Another fur trader to receive a large batch of books at one time was J. G. King, HBC agent at Fort Umpqua in southern Oregon. Unlike McKinley who just ordered $100 worth of books -- any books; King specified the titles and authors he desired. As a consequence the religious element was not quite as strong. The literary component included a nine volume edition of Sir Walter Scott's works as well as some Dickens, Byron and Thackeray.

It is clear that among the earliest American and Europeans in the Oregon Country we had readers and we had books; and among the books they read were the works of Sir Walter Scott.
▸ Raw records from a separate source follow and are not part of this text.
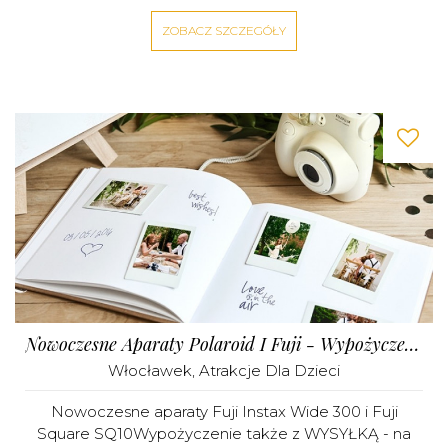
ZOBACZ SZCZEGÓŁY
Nowoczesne Aparaty Polaroid I Fuji - Wypożyczenie Cała Polska
Włocławek
,
Atrakcje Dla Dzieci
Nowoczesne aparaty Fuji Instax Wide 300 i Fuji
Square SQ10Wypożyczenie także z WYSYŁKĄ - na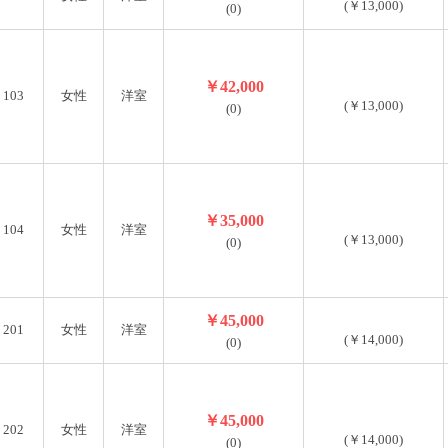
(￥13,000)
(0)
￥42,000
103
女性
洋室
(￥13,000)
(0)
￥35,000
104
女性
洋室
(￥13,000)
(0)
￥45,000
201
女性
洋室
(￥14,000)
(0)
￥45,000
202
女性
洋室
(￥14,000)
(0)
A hundred years later, in similar circumstances -- isolation, loneliness and fatigue -- a young man sat reading Lockhart's Life of Scott by lantern light in an isolated camp at the summit of one of the Cascades. This was Earl Larrison's introduction to Sir Walter Scott, an introduction he followed by reading and then acquiring everything by or about Scott which was available.

If we can accept the idea that some among the harsh frontier life of the mountain men, fur traders and missionaries found respite from their daily labors or their weather-enforced boredom by reading the novels of the era's most popular writer (although the center of that popularity was half a world away) then it is easier to accept the young scientist whose literary upbringing by-passed Sir Walter Scott and who rediscovered that author under suspiciously similar circumstances? Can we expect the young zoologist to become a Professor at the University of Idaho and, in 1962, donate his large and growing collection of Scottiana to the University Library through the Library Associates. And, can you see what the answer must be when they ask "Why is there a Sir Walter Scott Collection at the University of Idaho?"